Start of Entries provided

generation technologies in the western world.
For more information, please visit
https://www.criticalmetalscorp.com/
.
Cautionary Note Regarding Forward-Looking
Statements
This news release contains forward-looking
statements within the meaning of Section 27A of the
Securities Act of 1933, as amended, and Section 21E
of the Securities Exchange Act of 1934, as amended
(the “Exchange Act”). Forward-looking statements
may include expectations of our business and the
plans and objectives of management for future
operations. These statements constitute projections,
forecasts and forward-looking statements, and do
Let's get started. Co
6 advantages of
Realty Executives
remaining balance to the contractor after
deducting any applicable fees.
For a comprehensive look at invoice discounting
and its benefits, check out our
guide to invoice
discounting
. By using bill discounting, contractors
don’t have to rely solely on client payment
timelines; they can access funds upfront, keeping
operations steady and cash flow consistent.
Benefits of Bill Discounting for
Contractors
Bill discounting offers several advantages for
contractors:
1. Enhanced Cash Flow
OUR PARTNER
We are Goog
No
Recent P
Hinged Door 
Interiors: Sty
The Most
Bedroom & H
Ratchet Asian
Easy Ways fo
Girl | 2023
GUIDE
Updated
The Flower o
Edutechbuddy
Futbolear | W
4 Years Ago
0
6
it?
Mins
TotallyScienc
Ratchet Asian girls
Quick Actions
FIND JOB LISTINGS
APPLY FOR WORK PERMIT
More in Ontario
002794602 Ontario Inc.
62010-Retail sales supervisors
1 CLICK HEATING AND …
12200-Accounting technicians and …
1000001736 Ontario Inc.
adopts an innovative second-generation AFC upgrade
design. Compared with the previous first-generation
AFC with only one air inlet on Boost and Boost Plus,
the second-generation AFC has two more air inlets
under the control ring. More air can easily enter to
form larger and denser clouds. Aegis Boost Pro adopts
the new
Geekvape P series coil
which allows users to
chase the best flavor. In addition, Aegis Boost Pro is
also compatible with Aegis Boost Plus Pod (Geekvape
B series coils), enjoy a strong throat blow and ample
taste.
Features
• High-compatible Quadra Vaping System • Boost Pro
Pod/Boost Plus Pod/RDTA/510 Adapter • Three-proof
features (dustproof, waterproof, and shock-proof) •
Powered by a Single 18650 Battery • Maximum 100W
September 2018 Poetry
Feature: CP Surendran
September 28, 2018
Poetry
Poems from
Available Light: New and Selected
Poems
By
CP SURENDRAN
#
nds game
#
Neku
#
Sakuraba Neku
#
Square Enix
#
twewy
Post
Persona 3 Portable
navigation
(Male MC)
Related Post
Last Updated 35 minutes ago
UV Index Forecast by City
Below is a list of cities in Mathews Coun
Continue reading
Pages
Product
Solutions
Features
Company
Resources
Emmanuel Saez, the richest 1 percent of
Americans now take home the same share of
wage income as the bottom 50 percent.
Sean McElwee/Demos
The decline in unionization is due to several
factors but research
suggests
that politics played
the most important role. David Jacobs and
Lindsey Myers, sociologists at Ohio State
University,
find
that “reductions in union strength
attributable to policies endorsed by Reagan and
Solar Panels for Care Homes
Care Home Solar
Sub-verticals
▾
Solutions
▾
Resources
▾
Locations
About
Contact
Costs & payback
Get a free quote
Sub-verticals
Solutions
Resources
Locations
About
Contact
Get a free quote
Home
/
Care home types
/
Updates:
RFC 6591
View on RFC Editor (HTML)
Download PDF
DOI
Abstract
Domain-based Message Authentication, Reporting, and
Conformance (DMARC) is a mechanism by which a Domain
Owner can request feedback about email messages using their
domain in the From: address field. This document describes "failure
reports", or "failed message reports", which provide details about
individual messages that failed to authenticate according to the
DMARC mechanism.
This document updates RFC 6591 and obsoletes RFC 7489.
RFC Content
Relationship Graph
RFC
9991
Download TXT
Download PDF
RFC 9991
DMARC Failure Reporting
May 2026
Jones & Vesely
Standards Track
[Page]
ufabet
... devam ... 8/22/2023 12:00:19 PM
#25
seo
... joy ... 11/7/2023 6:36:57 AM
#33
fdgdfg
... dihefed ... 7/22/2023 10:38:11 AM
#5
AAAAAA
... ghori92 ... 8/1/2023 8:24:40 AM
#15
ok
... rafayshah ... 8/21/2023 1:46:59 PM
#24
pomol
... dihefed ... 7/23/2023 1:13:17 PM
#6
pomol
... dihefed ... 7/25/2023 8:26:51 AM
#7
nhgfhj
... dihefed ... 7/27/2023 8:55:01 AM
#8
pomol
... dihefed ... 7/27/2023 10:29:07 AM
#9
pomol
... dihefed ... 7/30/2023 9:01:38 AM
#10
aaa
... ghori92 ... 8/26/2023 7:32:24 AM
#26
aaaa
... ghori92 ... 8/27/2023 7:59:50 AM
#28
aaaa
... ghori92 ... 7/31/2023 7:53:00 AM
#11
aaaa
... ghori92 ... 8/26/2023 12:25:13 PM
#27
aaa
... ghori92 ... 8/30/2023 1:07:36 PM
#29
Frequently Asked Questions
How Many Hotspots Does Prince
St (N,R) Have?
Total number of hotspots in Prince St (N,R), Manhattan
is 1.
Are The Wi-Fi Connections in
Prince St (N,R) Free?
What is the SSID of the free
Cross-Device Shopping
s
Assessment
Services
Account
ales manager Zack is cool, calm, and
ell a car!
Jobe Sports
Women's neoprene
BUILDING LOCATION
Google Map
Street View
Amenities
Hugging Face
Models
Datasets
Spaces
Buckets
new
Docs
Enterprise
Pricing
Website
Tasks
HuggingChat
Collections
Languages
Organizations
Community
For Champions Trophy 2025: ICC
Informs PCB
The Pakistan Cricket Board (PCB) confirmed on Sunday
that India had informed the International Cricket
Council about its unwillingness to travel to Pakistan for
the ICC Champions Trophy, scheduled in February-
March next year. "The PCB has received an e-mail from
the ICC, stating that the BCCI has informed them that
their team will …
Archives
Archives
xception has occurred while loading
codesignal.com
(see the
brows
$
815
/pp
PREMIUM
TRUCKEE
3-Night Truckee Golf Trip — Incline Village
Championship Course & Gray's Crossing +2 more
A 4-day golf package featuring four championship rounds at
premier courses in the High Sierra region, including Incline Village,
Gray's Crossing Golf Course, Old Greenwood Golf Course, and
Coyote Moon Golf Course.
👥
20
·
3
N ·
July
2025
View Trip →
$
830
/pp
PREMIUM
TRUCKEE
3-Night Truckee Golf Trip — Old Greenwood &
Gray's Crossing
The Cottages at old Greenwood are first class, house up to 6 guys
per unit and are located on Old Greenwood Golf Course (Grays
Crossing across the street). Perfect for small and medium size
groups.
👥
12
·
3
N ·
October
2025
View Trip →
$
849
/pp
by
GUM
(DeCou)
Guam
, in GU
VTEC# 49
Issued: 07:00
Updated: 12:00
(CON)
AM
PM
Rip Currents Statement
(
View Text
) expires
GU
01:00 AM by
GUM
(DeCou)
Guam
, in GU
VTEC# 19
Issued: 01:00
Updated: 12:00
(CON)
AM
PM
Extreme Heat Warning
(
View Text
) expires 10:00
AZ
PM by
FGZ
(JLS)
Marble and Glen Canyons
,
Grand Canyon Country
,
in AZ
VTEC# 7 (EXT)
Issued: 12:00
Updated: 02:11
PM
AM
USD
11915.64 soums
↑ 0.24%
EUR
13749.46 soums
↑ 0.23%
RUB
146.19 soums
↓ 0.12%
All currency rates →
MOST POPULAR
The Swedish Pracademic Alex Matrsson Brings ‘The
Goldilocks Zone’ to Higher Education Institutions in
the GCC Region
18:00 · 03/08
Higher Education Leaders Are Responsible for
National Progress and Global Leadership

End of Entries provided

▸ Task requirements
Find the word "Ontario" in the entries, and copy every line it shows up in.

▸ Answer section
More in Ontario
002794602 Ontario Inc.
1000001736 Ontario Inc.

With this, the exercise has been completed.